What is required:
Only the lines from the one containing "ring dip: (346, 286)" through the one containing "index tip: (523, 305)" should be printed, exactly as they appear below, with both ends included.

Data supplied:

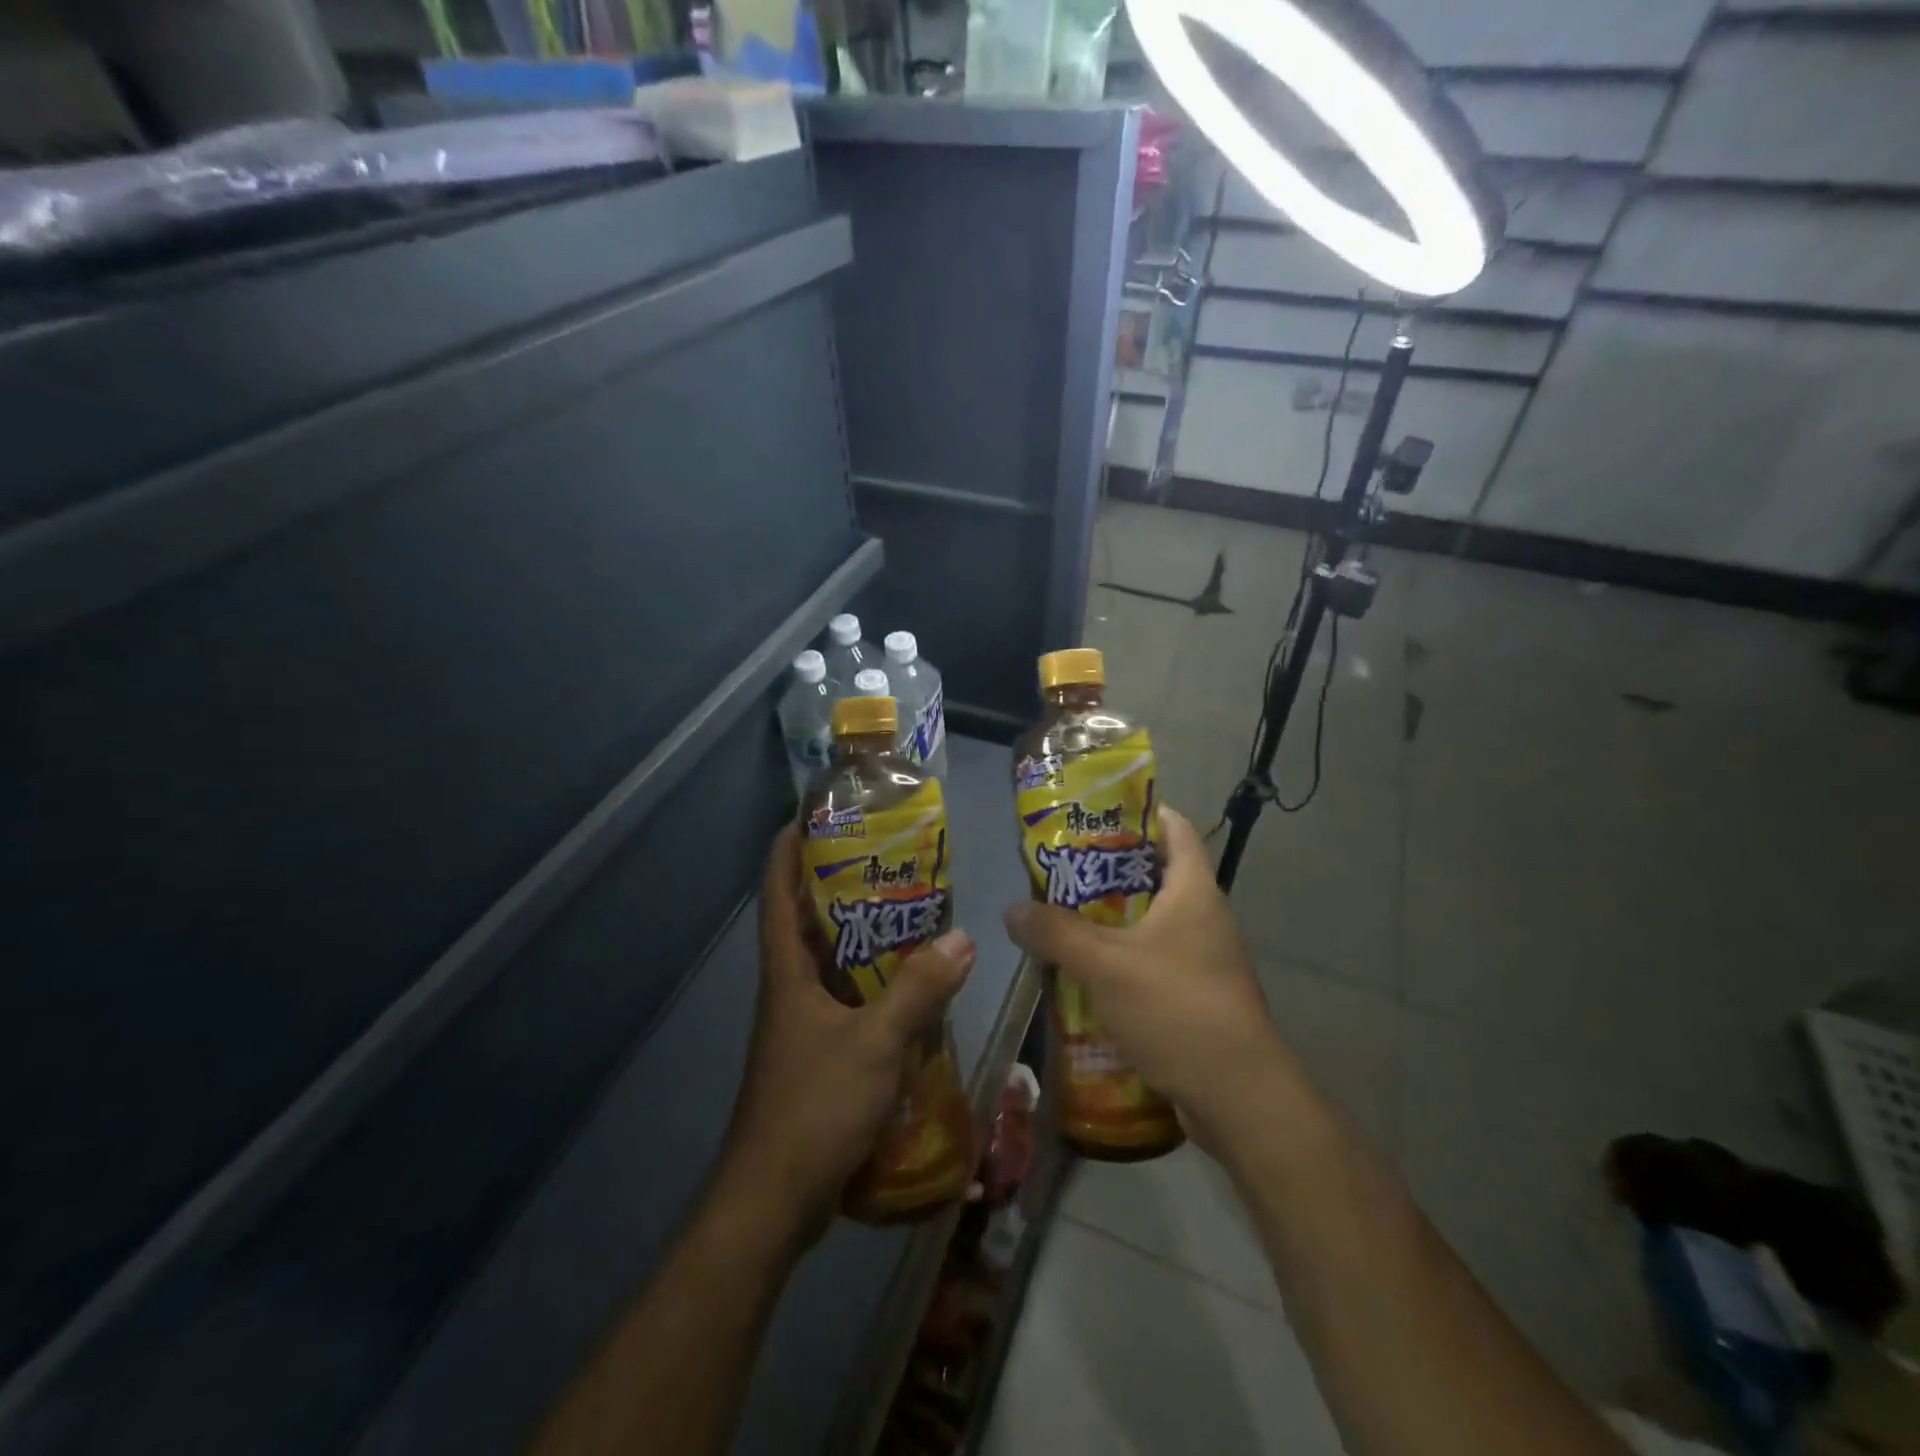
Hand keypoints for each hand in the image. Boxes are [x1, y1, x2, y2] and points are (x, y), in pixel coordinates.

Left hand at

==

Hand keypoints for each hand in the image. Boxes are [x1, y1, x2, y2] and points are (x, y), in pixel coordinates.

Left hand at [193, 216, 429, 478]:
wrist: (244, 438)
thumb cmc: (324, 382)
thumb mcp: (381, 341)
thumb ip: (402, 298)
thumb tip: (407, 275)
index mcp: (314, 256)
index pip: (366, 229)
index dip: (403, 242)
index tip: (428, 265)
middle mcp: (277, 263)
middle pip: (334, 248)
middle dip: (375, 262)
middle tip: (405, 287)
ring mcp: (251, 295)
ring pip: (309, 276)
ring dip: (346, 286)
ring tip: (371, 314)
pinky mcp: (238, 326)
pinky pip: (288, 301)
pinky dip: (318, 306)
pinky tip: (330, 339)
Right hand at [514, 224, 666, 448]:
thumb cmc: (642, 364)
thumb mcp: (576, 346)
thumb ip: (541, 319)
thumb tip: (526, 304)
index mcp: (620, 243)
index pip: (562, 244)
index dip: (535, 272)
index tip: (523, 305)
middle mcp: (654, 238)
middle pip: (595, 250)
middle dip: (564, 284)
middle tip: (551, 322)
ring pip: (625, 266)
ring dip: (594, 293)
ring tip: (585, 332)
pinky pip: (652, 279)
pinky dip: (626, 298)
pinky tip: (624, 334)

Task solution:
ring dip: (346, 286)
ring tip: (371, 314)
pinky mcp: (238, 326)
pinky pip: (288, 301)
pinky dip: (318, 306)
pinky tip: (330, 339)
Right hand at [514, 224, 666, 448]:
thumb cmc: (642, 364)
thumb mcp: (576, 346)
thumb ip: (541, 319)
thumb tip: (526, 304)
index mcp: (620, 243)
index pip: (562, 244)
index dip: (535, 272)
index tip: (523, 305)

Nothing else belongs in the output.